Właściwie to ciężko mi zacząć od czegokolwiek tę opinię!
Tapas już na dobre od kilku ładnych lat zakorzenił się w moim sercu! Jako (można już powiedzieć) ,,stary” Sopociak upodobałem sobie to miejsce od początku, było to jak strzał Amora, pierwszy pocałunek czy pierwsze wspólne walenie...gruchy.. ;)
miłość od pierwszego wejrzenia!
Trzon ekipy pozostający w podobnym składzie od lat, zawsze witający z uśmiechem na twarzy, jednocześnie gotowy do polania najsłynniejszej już w Polsce „gruchy” do kieliszka!
wyśmienite Tapasy (!!) oraz główne dania, które zmieniają się dosyć często, wiec tym bardziej warto ich skosztować czym prędzej! Dodatkowo wkładka do menu, czy jak kto woli „lustro”. Wszystko serwowane w czasie szybszym, niż mrugnięcie okiem, zachowując przy tym świetną jakość hiszpańskich (i nie tylko) produktów!
Szeroki asortyment browarów, wesołych koktajli jak i cięższych trunków i tutaj trzeci raz trzeba wspomnieć o „gruszce”, bo jej po prostu TRZEBA spróbować!

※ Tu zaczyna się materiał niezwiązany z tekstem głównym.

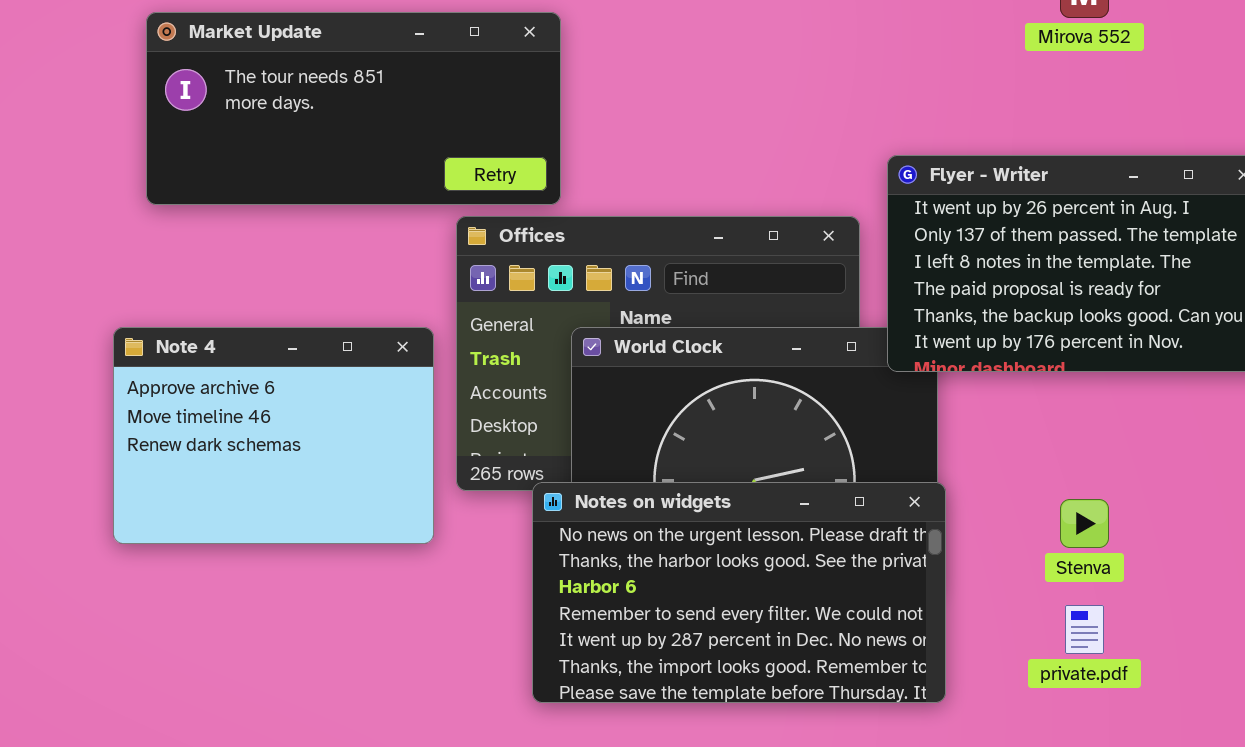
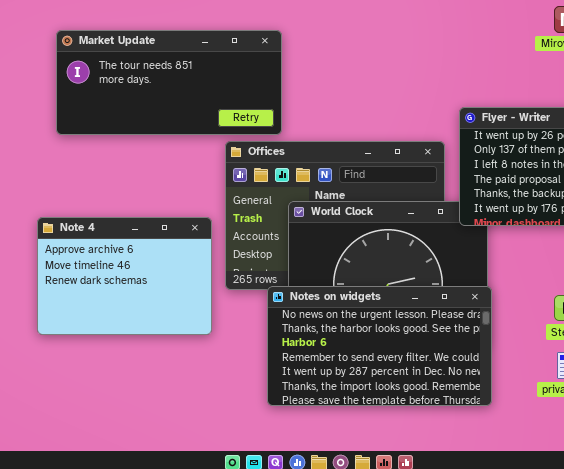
Note 4: [113,327,434,544] -> [37,217,212,335], moved

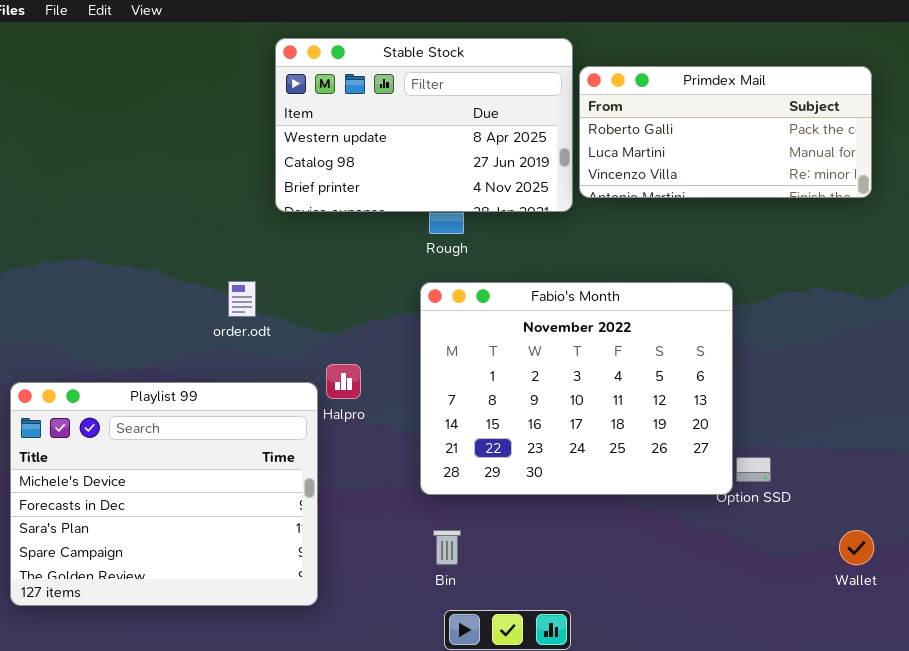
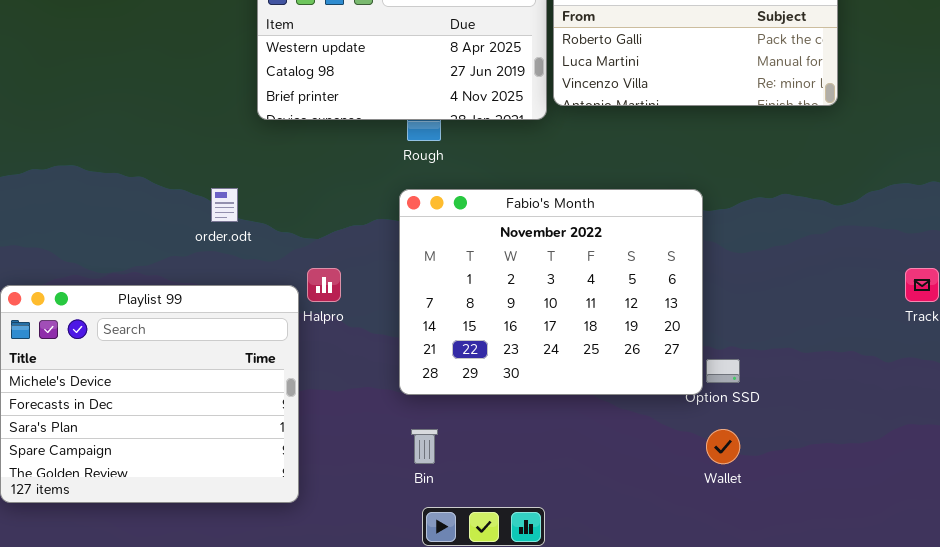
Wallet: [839,530,874,565] -> [706,429,740,464], moved

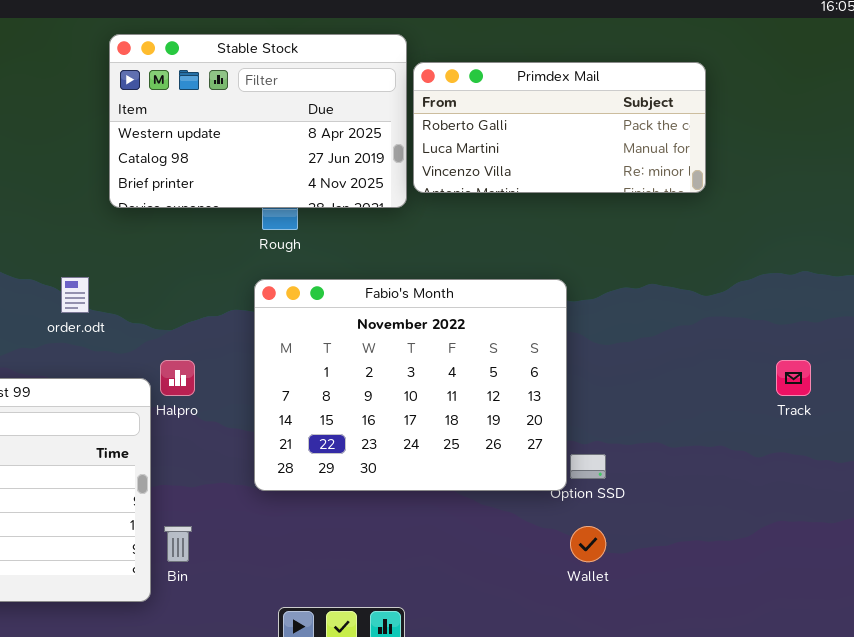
Bin: [411,429,438,464] -> [164,526,192,562], moved

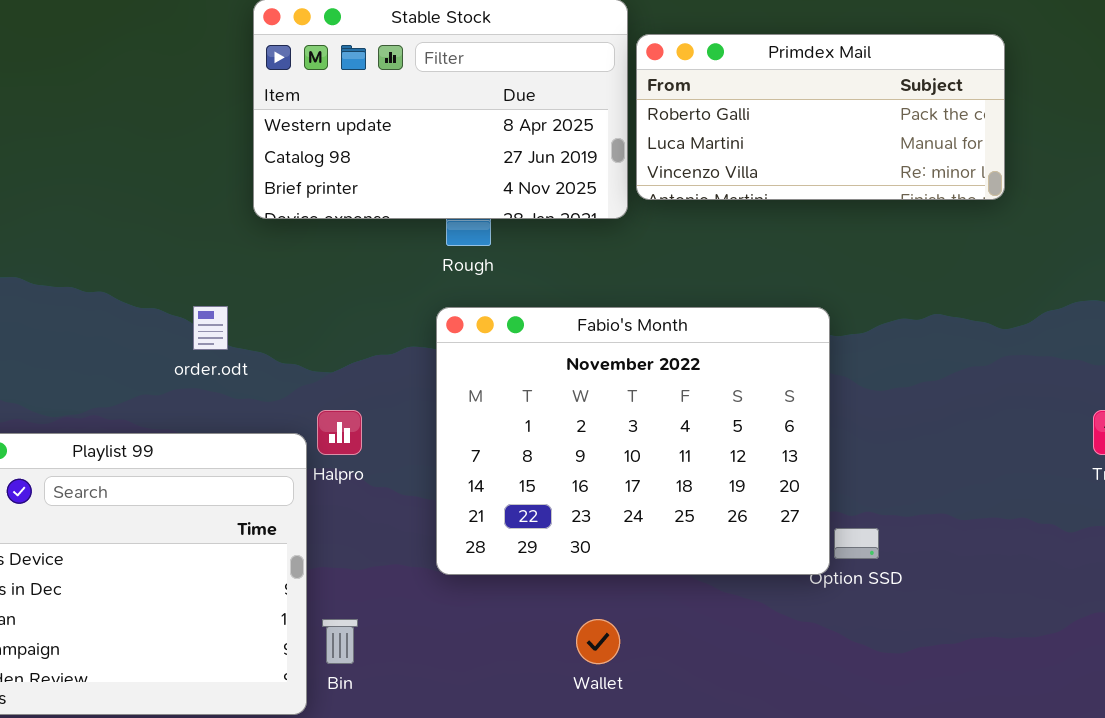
Wallet: [570,526,606,562] -> [576,619,620,664], moved

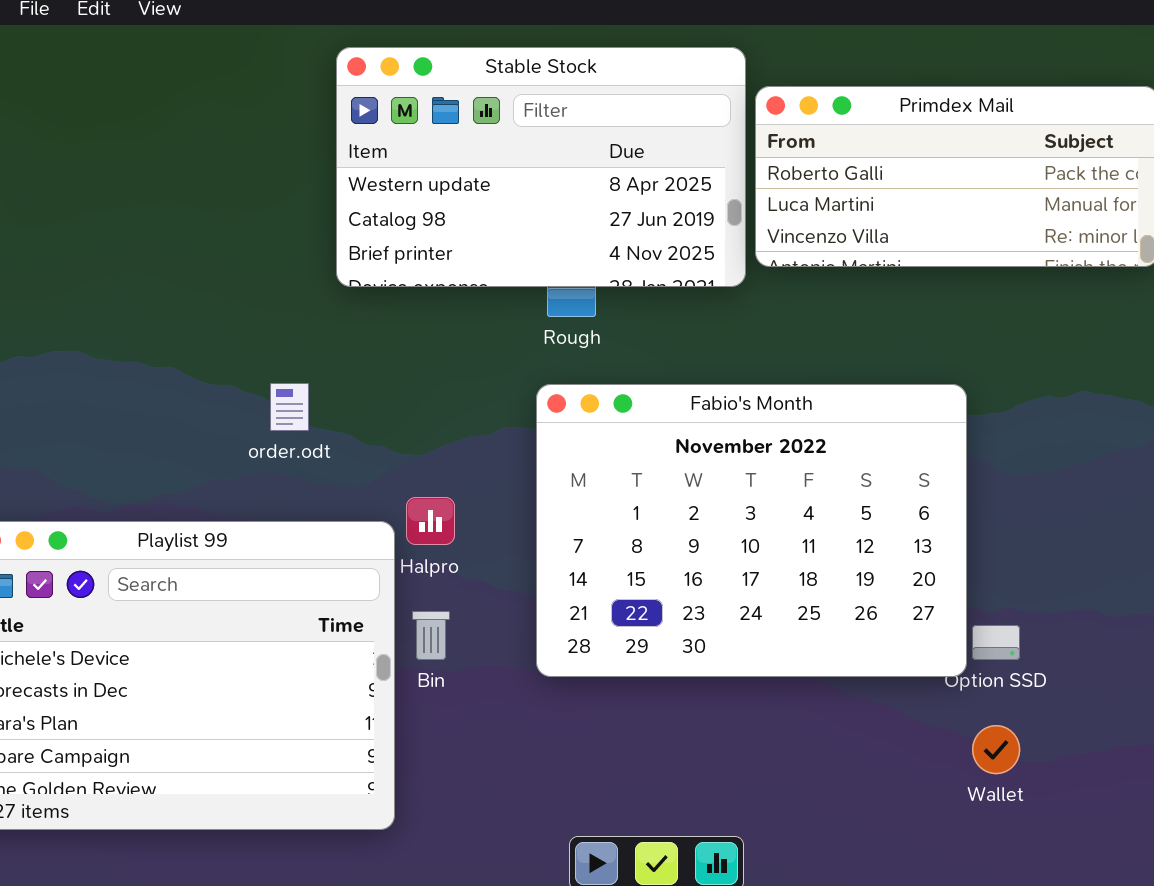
Bin: [322,619,358,664] -> [412,611,450,660], moved
Wallet: [576,619,620,664] -> [972,725,1020,774], moved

Wieczorne oglądanie meczy w kapitalnej atmosferze, czy muza serwowana przez dejota, kręcenie biodrem na środku sali i czy wspólne śpiewy.. No i on.. legendarny taras na którym spędziłem polowę życia, to tylko dopełnienie tego czego możecie zaznać w środku!
Na krótką chwile można zapomnieć o stresie i problemach codziennego życia, a w środku Sopotu, można poczuć się jak w prawdziwym, Barcelońskim, gwarnym tapasie, gdzie panuje uśmiech i luz, czego tak w dzisiejszych czasach bardzo szukamy!
Parę lat za granicą daje się we znaki, ale gdy tylko nadchodzi urlop, zawsze gotowy staje w Twym progu na kolejną walkę wieczoru! ;)
Tesknię za Tobą Tapasie i już nie mogę się doczekać na kolejną wizytę!
Serdeczne pozdrowienia dla całej ekipy!